Por su honor y coraje, valentía y desprendimiento, Israel no solo logró subsistir, sino que además construyó, en democracia, un país ejemplar. Integró a su sociedad  a millones de desplazados de todos los confines de la Tierra. Desarrolló una economía moderna y pujante y está a la vanguardia internacional en las ciencias, las artes, la tecnología y la agricultura.

 

Desgraciadamente, el altísimo precio que pagó para poder concretar esta realidad aún no fue suficiente. Sigue siendo objeto de ataques y sufriendo la pérdida de vidas humanas.

 

En estos últimos años la violencia terrorista ha cobrado más víctimas que en los 50 años siguientes a la creación del Estado.

 

Un poco más lejos, un nuevo aspirante a genocida, el presidente de Irán, califica al Holocausto de mito y vocifera su intención de borrar a Israel del mapa. La semana pasada acompañamos a los jóvenes de la FJS a una marcha y posterior concentración frente a la Embajada de Irán para manifestar explícitamente nuestro más enérgico repudio a estas declaraciones.
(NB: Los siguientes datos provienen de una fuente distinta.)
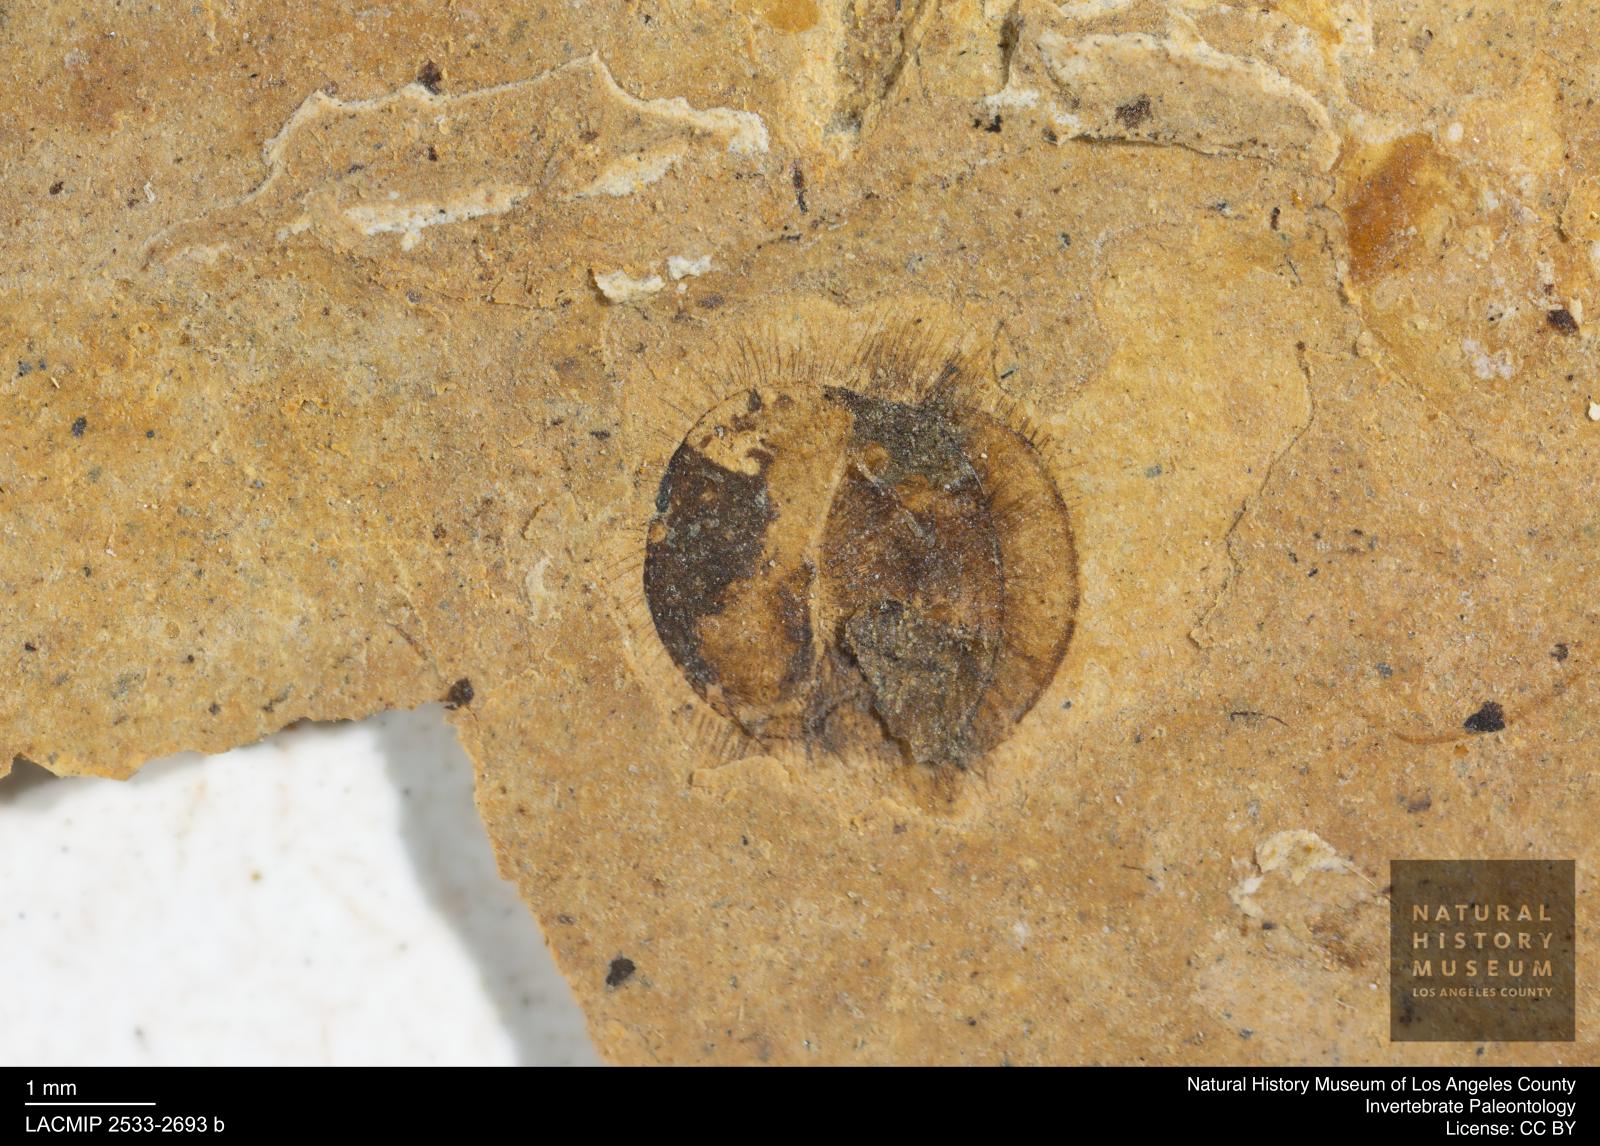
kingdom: Animalia
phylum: Arthropoda
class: Insecta
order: Hymenoptera
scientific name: Hymenoptera
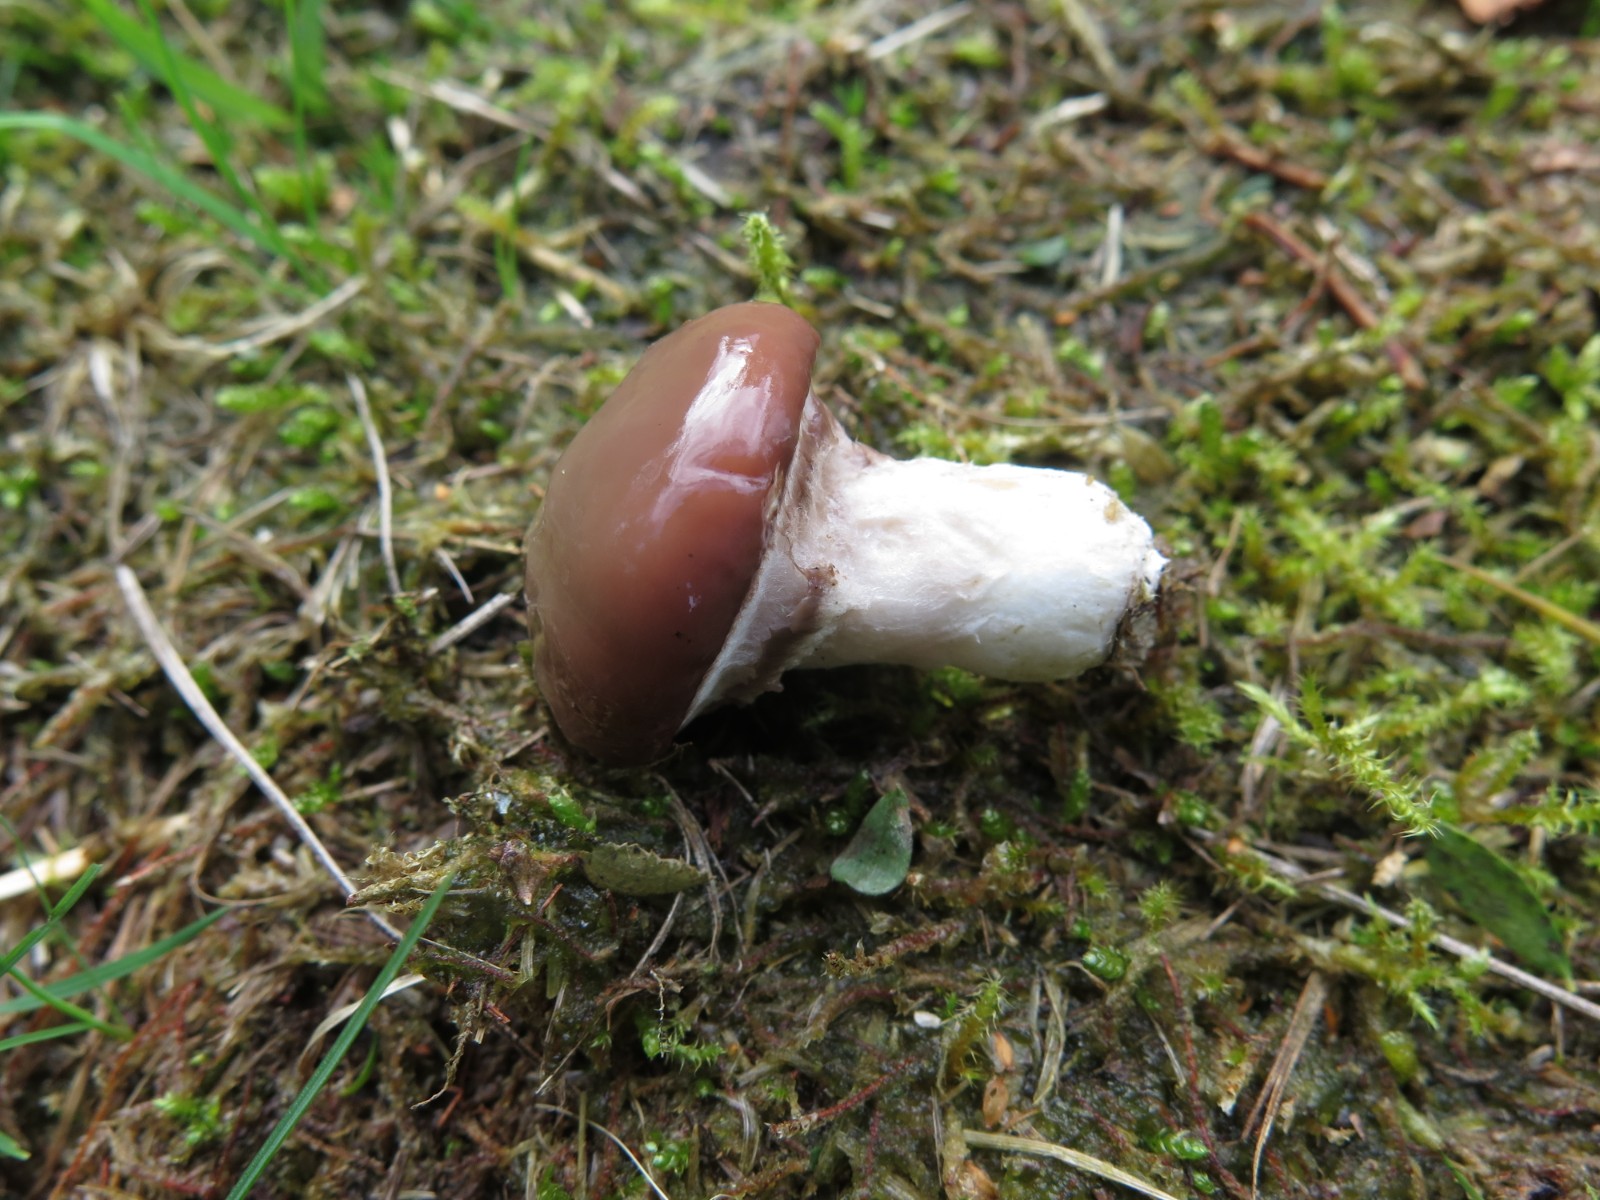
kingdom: Fungi
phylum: Basidiomycota
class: Agaricomycetes
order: Boletales
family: Suillaceae
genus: Suillus
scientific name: Suillus luteus
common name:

Porque hemos aprendido a tomar muy en serio estas amenazas.

 

Cuando en Teherán realizan esos ostentosos desfiles militares en los que exhiben su armamento, podemos leer en el misil Shahab-3, que tiene capacidad para alcanzar a Israel,

un cartel que dice: “Israel debe ser barrido del mapa”. Cuando Hitler en 1920 expresaba su deseo de aniquilar a la raza judía, aún no tenía la capacidad de ejecutar el exterminio que luego implementó.

 

“La colocación de una bomba atómica no dejaría nada en Israel, pero apenas produciría daños menores en el mundo musulmán”. ¿Saben quien dijo esto? 

No fue Ahmadinejad la semana pasada, sino Alí Jamenei, líder religioso supremo de la República Islámica de Irán, en diciembre de 2000.

 

Alertamos  al mundo para que tome plena conciencia de la gravedad de estas afirmaciones por parte de un país que está empeñado en obtener armamento nuclear. Mientras, brinda apoyo logístico, entrenamiento, dinero y armamento a los grupos terroristas como Hizbolá y la Jihad Islámica, y por supuesto al Hamás, organización declarada terrorista por Europa y Estados Unidos y que los palestinos, lamentablemente, han elegido para que los gobierne.

 

Este movimiento fundamentalista islámico es responsable de docenas de los principales ataques suicidas en mercados, cafés, ómnibus y sinagogas que mataron a cientos de israelíes e hirieron a miles. A pesar de la presión internacional se mantiene intransigente en su postura de no aceptar los acuerdos firmados, no reconocer a Israel y de continuar la lucha armada para destruirlo.

 

Por eso la lucha por la paz aún continúa. La lucha por el derecho a vivir, a crecer y desarrollarse como pueblo independiente en su tierra ancestral prosigue.

 

Pero a diferencia de lo que ocurrió durante dos mil años, hoy, gracias a aquellos que no volvieron  y cuyo sacrificio no ha sido en vano, no estamos más librados a la buena voluntad de los gobernantes de turno.

 

Hoy tenemos una bandera, un ejército, un Estado propio.

 

Un lugar en el mundo que nos permite, sin olvidar el dolor por nuestras víctimas, soñar con un futuro mejor. Un futuro de tolerancia y respeto, en el que prime la vocación de construir.

Un futuro en el que se realice el supremo objetivo sionista, la concreción de una paz justa y duradera para todos los pueblos de la región.